TASK DESCRIPTION
Tell how many lines in the data below hold the string "DECIMAL"; give nothing but the number.

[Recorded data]

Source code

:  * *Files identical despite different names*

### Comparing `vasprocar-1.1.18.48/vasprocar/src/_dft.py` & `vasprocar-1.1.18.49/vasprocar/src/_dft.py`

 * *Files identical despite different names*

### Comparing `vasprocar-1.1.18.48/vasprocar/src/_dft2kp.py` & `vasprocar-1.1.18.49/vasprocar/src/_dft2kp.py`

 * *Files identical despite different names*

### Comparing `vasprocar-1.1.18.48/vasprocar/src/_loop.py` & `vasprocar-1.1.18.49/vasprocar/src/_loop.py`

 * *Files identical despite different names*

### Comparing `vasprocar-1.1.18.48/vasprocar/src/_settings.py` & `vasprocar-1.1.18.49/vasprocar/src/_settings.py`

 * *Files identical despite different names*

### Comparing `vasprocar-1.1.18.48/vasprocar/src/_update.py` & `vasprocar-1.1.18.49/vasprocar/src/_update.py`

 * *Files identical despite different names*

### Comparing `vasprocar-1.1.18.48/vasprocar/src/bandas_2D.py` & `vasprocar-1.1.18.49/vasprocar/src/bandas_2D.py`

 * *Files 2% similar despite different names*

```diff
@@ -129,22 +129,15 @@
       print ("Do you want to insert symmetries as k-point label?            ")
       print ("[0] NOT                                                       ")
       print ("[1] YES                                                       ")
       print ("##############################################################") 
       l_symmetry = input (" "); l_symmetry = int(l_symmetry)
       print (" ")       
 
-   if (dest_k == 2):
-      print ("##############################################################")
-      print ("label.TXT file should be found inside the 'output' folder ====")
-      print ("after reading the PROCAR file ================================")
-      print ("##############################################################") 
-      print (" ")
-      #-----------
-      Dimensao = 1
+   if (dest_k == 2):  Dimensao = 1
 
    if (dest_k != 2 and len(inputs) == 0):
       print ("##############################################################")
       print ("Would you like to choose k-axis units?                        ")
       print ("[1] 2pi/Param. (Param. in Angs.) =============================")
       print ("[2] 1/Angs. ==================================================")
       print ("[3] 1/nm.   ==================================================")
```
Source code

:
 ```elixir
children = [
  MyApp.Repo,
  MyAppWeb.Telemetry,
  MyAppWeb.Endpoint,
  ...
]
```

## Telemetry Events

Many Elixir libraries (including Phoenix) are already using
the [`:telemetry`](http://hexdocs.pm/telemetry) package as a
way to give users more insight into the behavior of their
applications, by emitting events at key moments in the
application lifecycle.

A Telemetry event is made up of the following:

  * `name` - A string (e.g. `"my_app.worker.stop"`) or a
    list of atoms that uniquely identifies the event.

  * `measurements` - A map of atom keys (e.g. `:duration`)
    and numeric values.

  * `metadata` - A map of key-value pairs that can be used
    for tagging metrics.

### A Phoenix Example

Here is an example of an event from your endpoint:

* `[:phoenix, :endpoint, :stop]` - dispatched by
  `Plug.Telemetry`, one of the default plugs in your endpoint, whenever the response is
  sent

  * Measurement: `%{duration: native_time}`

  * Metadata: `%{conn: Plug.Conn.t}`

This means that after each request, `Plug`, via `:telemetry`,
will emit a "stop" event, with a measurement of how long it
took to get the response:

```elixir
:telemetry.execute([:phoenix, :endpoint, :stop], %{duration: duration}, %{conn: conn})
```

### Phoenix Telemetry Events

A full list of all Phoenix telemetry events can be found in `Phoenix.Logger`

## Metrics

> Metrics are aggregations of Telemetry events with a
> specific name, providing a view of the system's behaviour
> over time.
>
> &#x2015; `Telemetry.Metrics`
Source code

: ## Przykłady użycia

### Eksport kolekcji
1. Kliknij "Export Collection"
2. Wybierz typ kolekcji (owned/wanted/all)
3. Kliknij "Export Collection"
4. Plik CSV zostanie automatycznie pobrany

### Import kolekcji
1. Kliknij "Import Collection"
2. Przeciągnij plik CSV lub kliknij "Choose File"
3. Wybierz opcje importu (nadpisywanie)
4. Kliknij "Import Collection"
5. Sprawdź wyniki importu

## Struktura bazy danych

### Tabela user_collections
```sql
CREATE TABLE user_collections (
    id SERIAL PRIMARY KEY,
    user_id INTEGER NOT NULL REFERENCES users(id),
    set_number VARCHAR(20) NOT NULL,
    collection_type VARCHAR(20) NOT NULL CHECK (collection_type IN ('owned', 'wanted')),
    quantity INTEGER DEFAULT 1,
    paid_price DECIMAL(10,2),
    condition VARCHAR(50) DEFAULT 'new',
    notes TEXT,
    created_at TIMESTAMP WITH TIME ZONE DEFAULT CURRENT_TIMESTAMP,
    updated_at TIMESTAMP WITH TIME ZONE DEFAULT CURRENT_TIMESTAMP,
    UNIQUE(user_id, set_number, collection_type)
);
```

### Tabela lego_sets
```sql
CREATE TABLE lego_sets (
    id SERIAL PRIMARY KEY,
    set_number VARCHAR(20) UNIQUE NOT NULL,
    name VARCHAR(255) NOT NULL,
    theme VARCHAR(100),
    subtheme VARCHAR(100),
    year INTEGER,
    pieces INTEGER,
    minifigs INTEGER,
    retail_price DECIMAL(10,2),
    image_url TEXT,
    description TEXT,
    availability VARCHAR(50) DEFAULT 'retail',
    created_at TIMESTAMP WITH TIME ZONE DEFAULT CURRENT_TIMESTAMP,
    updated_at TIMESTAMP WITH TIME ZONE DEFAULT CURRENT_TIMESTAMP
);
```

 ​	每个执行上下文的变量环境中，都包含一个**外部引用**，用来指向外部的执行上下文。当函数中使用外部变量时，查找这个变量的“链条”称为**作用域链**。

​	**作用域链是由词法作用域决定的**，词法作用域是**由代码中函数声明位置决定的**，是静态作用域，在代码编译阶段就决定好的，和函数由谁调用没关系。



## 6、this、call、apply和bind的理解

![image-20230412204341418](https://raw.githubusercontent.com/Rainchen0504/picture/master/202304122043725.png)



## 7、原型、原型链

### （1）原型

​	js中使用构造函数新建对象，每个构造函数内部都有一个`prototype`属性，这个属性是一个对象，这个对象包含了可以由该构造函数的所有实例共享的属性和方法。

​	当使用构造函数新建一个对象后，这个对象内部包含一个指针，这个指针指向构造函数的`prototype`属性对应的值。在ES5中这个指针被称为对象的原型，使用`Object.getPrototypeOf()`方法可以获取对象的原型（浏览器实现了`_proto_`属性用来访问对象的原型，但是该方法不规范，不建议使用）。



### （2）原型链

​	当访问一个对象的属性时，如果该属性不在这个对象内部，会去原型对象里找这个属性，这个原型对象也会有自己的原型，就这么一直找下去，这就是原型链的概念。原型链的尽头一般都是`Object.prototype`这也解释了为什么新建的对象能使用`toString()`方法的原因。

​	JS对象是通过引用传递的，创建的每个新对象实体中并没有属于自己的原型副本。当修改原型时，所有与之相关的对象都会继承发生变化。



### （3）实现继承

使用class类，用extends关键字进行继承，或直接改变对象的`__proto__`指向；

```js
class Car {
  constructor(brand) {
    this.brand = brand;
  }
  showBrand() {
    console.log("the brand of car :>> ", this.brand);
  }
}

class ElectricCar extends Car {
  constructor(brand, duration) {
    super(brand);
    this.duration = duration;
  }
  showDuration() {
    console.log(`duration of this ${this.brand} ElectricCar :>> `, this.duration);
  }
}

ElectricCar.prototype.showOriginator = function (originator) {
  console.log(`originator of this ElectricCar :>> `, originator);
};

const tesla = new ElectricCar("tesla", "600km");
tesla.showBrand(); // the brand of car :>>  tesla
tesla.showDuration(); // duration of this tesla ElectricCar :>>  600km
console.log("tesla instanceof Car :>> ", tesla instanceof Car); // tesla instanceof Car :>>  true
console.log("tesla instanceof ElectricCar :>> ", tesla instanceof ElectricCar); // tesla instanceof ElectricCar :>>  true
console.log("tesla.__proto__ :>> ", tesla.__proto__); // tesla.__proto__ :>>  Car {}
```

YOUR RESPONSE
2